Outside, drinking the beer, it’s a pleasant enough drop: citrus buzz, a flurry of spicy hop notes and a dry bittersweet finish. Having just done a bit of a cycle, it did the job but I would go mad and sign the pledge if I had to drink this all the time — it’s ok. But this makes me think. Am I biased about the brewery that produces this beer? When it won a silver medal at GBBF several years ago, the announcement was booed by the crowd there on the trade day. Was this because it was not a correct IPA? Was it because people were opposed to the way they operate their business? Was it because they are a very big brewery? Or was it because it the crowd in the hall listening to Protz pronounce from on high didn’t like the beer? Did it matter? If a beer has been adjudged to be good by a panel of pros does it matter that it is Greene King?

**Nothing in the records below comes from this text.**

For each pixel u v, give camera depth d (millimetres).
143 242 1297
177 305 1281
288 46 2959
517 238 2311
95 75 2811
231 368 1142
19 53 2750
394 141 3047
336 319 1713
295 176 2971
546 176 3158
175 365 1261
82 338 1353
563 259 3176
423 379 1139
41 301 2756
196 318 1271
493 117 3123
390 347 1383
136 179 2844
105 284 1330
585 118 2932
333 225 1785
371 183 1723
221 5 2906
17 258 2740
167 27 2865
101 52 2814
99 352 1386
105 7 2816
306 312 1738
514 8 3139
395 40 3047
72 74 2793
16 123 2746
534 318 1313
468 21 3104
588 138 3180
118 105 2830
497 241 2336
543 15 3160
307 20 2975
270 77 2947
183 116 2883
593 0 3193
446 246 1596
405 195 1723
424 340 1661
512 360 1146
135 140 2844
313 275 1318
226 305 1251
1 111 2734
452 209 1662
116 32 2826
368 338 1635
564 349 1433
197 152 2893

I then started musing on the days when I used to write music reviews for leftie London listings mag City Limits and how I would invariably groan whenever someone would come up with a breathlessly written declaration that said radical record would shake the foundations of society or, er, something like that (it wouldn’t and it didn’t, and I felt the Fall and Scraping Foetus Off The Wheel more radical than any Red Wedger with a tambourine).

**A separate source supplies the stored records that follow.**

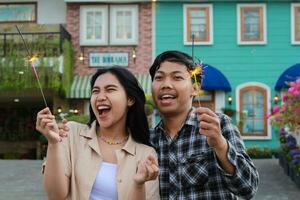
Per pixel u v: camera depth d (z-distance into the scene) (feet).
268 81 59.93
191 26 60.70
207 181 9.60
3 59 53.36
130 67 60.49
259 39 60.49
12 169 39.65
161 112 10.01
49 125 8.21
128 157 9.20
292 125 34.60
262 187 32.01
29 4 61.31
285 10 60.59
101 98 9.27
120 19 60.85
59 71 54.54
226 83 58.49
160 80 10.03
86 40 60.64
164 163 9.88
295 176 32.86
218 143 8.75
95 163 9.05
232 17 60.64
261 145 58.95
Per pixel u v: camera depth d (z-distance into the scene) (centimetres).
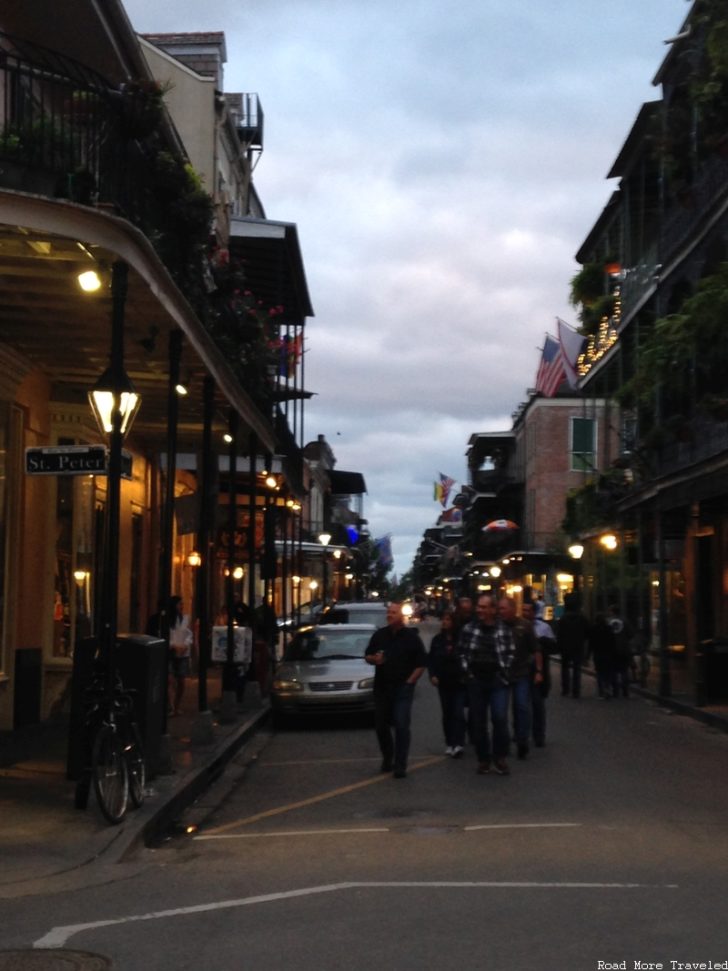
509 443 7531
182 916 732
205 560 1593
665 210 2792
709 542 3081
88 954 651
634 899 754
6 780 1224
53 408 1738
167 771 1288
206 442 1620
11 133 1169
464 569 8731
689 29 1873
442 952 632
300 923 703
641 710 2253
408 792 1261
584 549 4059
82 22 1648
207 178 3061
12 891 814
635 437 3116
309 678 1962
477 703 1385
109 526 1104
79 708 1222
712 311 1545
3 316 1347
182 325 1384
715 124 1942
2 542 1584
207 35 3581
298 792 1300
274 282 3048
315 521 7475
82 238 1052
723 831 1012
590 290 3694
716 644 2272
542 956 622
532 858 895
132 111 1230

In the here and now that translates into asking if the politics of beer matter? I don’t like Budweiser, Miller Lite and John Smith Bitter for a start — is that because of some collective mass psychological party line that is seared into my soul (dislike of their business matters, cheering on the little guys) or because I find the beers insipid and tasteless and besides there are some much better beers being produced by other breweries (large and small). I would like to think it’s the latter (though there’s probably a little bit of the former), and then where does that leave Greene King? Is it a case of if I look deep enough into my soul then maybe I am one with that jeering crowd from London (though happy enough to drink one after a cycle ride)? Or is it a bit simpler: I like Abbot Reserve, Crafty Hen and Strong Suffolk (I applaud Greene King for maintaining the tradition of blending and ageing beer) and don’t like the others?